It takes quite a bit of confidence to record a debut album live, but when you have the raw power of MC5, you don’t worry about messing around. That’s especially true when you’re living the grit and grind of Detroit while the rest of the world is focused on the flower power movement out on the West Coast. Iggy Pop took his stage name after witnessing an MC5 show, which should tell you all you need to know: If it’s good enough to influence Iggy, it’s punk royalty. Between Rob Tyner’s screams and Wayne Kramer and Fred “Sonic” Smith’s guitars, the MC5 laid out a blueprint for blue-collar punks everywhere.

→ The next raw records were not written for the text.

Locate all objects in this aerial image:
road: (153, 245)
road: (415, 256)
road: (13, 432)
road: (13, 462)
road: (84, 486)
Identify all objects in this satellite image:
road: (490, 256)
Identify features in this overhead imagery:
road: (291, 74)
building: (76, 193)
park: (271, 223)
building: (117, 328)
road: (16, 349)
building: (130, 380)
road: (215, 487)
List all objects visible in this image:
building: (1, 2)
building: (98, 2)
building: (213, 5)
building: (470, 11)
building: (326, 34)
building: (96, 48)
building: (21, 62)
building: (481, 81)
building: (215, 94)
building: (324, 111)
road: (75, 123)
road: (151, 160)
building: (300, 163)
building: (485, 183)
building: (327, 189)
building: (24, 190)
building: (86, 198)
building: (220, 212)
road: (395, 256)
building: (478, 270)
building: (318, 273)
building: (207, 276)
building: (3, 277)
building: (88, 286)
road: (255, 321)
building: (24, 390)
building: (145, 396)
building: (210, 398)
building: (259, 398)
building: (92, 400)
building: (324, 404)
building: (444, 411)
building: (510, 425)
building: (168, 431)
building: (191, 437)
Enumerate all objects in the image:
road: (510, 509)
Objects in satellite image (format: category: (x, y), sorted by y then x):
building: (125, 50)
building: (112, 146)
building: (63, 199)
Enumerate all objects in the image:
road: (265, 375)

Forget flower-power, the crash-bang throttle of the first 10 minutes of the MC5’s debut made garage-rockers of the era sound weak and tentative by comparison. “I wanna hear some revolution out there,” unapologetically militant singer Rob Tyner, quoting Eldridge Cleaver, screams. And while not everyone was ready for revolution — writing for Rolling Stone in 1969, Lester Bangs said the Motor City 5 used noise and aggression to “conceal a paucity of ideas.” — history shows the album pushing underground rock towards an aggression precipice. It’s quaint to think of now, but the opening command — “Kick out the jams, motherfuckers!” so riled the band’s label, Elektra Records, that the company prepared both edited and unedited versions. Peter Doggett reports in his book There’s a Riot Going On: Revolutionaries, Rock Stars and the Rise and Fall of ’60s Counter-Culture that an unedited batch went to the retail chain Hudson’s. When they sent back the stock and refused to stock either version, the band had an even more choice message to them in a series of national ads: “Fuck Hudson’s!”